Speaking at a joint press conference with the chagrined Lew in Berlin, Wolfgang Schauble, the German finance minister and uber-austerity enforcer, dressed down Lew thusly: "Nobody in Europe sees this contradiction between fiscal consolidation and growth."
Nobody among the elite, that is.
Ordinary people in Greece, where output has declined by nearly 25 percent since the austerity tonic began, surely see the contradiction. So do young people in Spain, where the youth unemployment rate has reached 56 percent.
Even if the cure should eventually work-which it won't-we will have lost a whole generation. Only in the rarified power precincts of Brussels and Berlin is austerity "working."
But Jack Lew doesn't exactly come to this mission with clean hands. He is one of the principal architects of austerity in the Obama administration.

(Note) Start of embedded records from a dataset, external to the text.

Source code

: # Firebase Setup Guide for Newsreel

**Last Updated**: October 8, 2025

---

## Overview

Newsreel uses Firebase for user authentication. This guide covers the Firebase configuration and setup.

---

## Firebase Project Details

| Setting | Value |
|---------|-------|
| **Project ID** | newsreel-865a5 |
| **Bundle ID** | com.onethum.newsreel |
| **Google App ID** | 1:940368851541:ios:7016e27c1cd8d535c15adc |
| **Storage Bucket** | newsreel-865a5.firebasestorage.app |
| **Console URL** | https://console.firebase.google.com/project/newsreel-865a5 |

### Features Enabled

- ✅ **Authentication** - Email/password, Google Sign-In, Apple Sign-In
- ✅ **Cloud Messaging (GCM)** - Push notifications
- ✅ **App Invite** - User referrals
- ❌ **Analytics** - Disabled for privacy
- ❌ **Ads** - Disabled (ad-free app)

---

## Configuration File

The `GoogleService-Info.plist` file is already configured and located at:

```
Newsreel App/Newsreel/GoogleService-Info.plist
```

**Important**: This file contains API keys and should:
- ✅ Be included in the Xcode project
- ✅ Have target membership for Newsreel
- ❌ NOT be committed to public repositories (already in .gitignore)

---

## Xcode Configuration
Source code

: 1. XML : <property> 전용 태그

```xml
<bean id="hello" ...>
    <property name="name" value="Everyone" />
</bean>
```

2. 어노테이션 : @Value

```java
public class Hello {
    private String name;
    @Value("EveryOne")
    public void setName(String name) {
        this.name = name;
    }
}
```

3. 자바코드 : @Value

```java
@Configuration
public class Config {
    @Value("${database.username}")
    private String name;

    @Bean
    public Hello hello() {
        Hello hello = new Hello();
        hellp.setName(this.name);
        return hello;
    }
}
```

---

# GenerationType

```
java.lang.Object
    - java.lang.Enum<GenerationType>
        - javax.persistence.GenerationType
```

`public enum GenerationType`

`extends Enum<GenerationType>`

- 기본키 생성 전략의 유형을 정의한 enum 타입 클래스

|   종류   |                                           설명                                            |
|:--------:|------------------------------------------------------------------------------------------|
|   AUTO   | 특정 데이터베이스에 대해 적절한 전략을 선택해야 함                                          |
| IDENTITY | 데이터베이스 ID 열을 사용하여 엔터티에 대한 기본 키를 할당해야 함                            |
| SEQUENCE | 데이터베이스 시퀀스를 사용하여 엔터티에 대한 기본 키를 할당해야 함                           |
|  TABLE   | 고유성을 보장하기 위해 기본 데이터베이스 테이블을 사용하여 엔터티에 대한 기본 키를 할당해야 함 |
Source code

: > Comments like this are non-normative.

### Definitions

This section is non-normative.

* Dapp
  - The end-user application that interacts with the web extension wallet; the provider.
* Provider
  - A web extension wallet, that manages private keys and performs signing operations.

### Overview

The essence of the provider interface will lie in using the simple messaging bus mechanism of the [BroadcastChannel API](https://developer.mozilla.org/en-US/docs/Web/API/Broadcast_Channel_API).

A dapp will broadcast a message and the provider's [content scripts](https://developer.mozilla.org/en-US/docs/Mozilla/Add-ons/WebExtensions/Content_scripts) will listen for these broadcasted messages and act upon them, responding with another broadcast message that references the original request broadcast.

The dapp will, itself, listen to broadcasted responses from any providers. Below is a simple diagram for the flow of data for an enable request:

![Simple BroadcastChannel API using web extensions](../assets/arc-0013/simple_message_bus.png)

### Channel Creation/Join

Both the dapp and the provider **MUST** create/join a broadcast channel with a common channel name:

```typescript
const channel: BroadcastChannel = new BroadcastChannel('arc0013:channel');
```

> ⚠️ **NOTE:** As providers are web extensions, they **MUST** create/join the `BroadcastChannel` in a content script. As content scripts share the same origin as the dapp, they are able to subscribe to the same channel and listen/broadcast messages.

Lew pushed austerity in his previous jobs as White House chief of staff and as Office of Management and Budget director. And even as Lew was trying to persuade the Europeans to lighten up, his boss, the president, was unveiling an austerity budget at home. No wonder the Europeans didn't take him seriously.
Here's part of what Lew told the Germans in Berlin: "The driver for economic growth will be consumer demand, and policies that would help to encourage consumer demand in countries that have the capacity would be helpful."
Well, yes. Lew was referring to Germany, but he was also describing the United States. But the president's widely leaked budget proposals, egged on by the likes of Lew, will sandbag consumer demand. It will especially cut Social Security and Medicare, reducing the consumer purchasing power of the elderly.
The backdoor method of cutting Social Security via reducing the annual cost of living adjustment, is both sneaky and misguided. The fact is that the elderly face higher inflation than the rest of us because more of their outlays are in health care, a sector where costs are inflating at well above the general inflation rate. And the supposed efficiency gains in Medicare are often just cost-shifting to the consumer-another hit on the purchasing power of older Americans.
Lew's European misadventure is an epic case of "do as I say, not as I do." Perhaps when Lew returns from his not terribly successful whirlwind tour, he can advise his president on just how austerity doesn't work.